Sunday, May 20, 2012

Vendor Stack vs build your own

Operating System distributions are getting ever more bloated, including more and more packages. While this reduces the need for the end user to build their own software, does it actually eliminate the need for systems administrators to manage the software on their systems?

I would argue that in many cases having software you rely on as part of the operating system is actually a hindrance rather than a help.

For example, much of my work involves building web servers. These include Java, Apache, Tomcat, MySQL and the like. And, when we deploy systems, we explicitly use our own private copies of each component in the stack.

This is a deliberate choice. And there are several reasons behind it.

For one, it ensures that we have exactly the build time options and, (in the case of apache) the modules we need. Often we require slightly different choices than the defaults.

Keeping everything separate insulates us from vendor changes - we're completely unaffected by a vendor applying a harmful patch, or from "upgrading" to a newer version of the components.

A corollary to this is that we can patch and update the OS on our servers with much more freedom, as we don't have to worry about the effect on our application stack at all. It goes the other way - we can update the components in our stack without having to touch the OS.

It also means that we can move applications between systems with different patch levels, able to go to both newer and older systems easily - and indeed, between different operating systems and chip architectures.

As we use Solaris zones extensively, this also allows us to have different zones with the components at different revision levels.

With all this, we simply don't need a vendor to supply the various components of the stack. If the OS needs them for something else then fine, we just don't want to get involved. In some cases (databases are the prime example) we go to some effort to make sure they don't get installed at all, because some poor user using the wrong version is likely to get hurt.

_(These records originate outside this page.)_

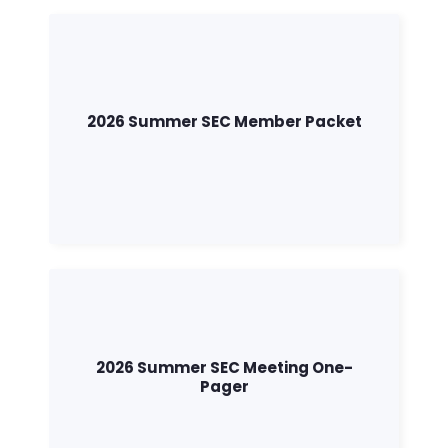
2026 Summer SEC Member Packet
2026 Summer SEC Meeting One-
Pager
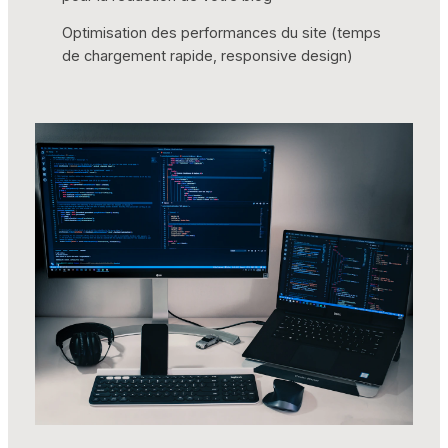
Optimisation des performances du site (temps
de chargement rapide, responsive design)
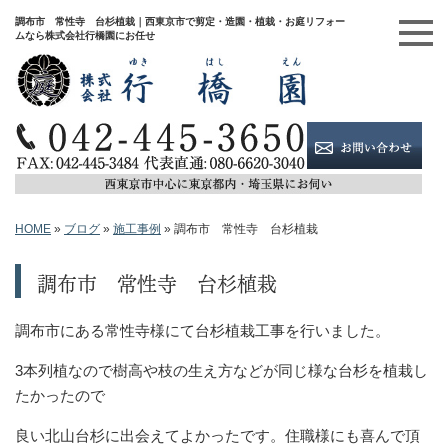
調布市 常性寺 台杉植栽｜西東京市で剪定・造園・植栽・お庭リフォー
ムなら株式会社行橋園にお任せ
HOME
»
ブログ
»
施工事例
»
調布市 常性寺 台杉植栽
調布市 常性寺 台杉植栽
調布市にある常性寺様にて台杉植栽工事を行いました。
3本列植なので樹高や枝の生え方などが同じ様な台杉を植栽し
たかったので
良い北山台杉に出会えてよかったです。住職様にも喜んで頂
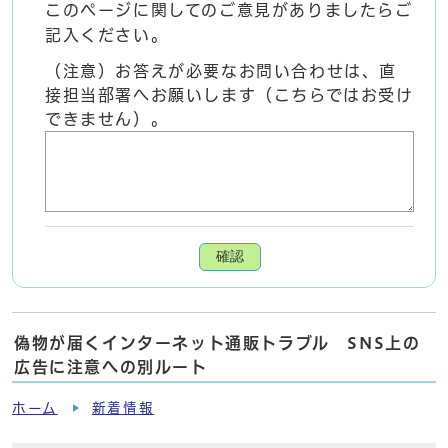
このページに関してのご意見がありましたらご
記入ください。
（注意）お答えが必要なお問い合わせは、直
接担当部署へお願いします（こちらではお受け
できません）。
確認
偽物が届くインターネット通販トラブル SNS上の
広告に注意への別ルート
ホーム
新着情報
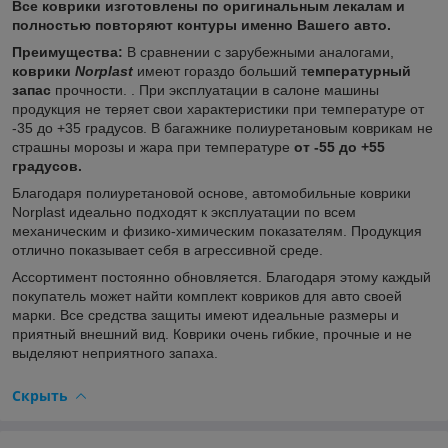
Все коврики изготовлены по оригинальным лекалам и
полностью повторяют контуры именно Вашего авто.
Преимущества:
В сравнении с зарубежными аналогами,
коврики
Norplast
имеют гораздо больший т
емпературный
запас
прочности. . При эксплуатации в салоне машины
продукция не теряет свои характеристики при температуре от
-35 до +35 градусов. В багажнике полиуретановым коврикам не
страшны морозы и жара при температуре
от -55 до +55
градусов.
Благодаря полиуретановой основе, автомобильные коврики
Norplast идеально подходят к эксплуатации по всем
механическим и физико-химическим показателям. Продукция
отлично показывает себя в агрессивной среде.
Ассортимент постоянно обновляется. Благодаря этому каждый
покупатель может найти комплект ковриков для авто своей
марки. Все средства защиты имеют идеальные размеры и
приятный внешний вид. Коврики очень гибкие, прочные и не
выделяют неприятного запаха.
Скрыть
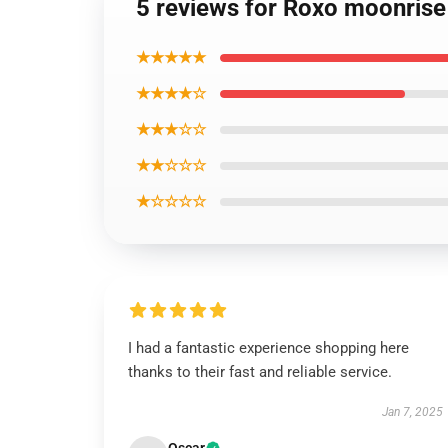
5 reviews for Roxo moonrise 
★★★★★
★★★★☆
★★★☆☆
★★☆☆☆
★☆☆☆☆
I had a fantastic experience shopping here
thanks to their fast and reliable service.
Jan 7, 2025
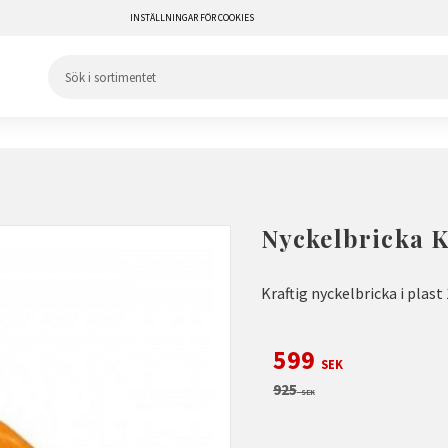
INSTÄLLNINGAR FÖR COOKIES
Nyckelbricka 
Kraftig nyckelbricka i plast
Nedsatt pris:
599
SEK
Ordinarie pris:
925
SEK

All this makes me wonder why operating system vendors bother with maintaining central copies of software that are no use to us. Indeed, many application stacks on unix systems come with their own private copies of the components they need, for exactly the reasons I outlined above. (I've lost count of the number of times something from Sun installed it's own private copy of Java.)

(While the above considers one particular aspect of servers, it's equally true of desktops. Perhaps even more so, as many operating system releases are primarily defined by how incompatible their user interface is to previous releases.)


Anonymous said...

Interesting, because when I was a system admin, I felt much the same way. I remember being upset when Solaris decided to include perl, because it was going to conflict with whatever version we had on our systems at the time.

And yet, if an OS doesn't include some of these things (a webserver, language runtime, whatever) it gets pummeled in reviews. It seems reviewers are mainly interested in how quickly can they get up and running and how convenient it is for them. I wonder if OS development has been optimizing for the wrong things here.

Fazal Majid said...

Yes. I have my own build scripts (built around GNU Make) to generate the 400+ dependencies in /usr/local, that I have been accumulating over the last 12 years. I started this just to get a repeatable build process for PHP back when all modules had to be statically linked in.

The problem is some vendor packages like the obsolete version of Python that ships with Solaris can't be removed as they are dependencies for pkg. Similarly you can't always override /usr/lib with /usr/local/lib using crle as system commands like ssh (depends on OpenSSL) start randomly crashing. Our very own version of Windows' DLL hell, I suppose.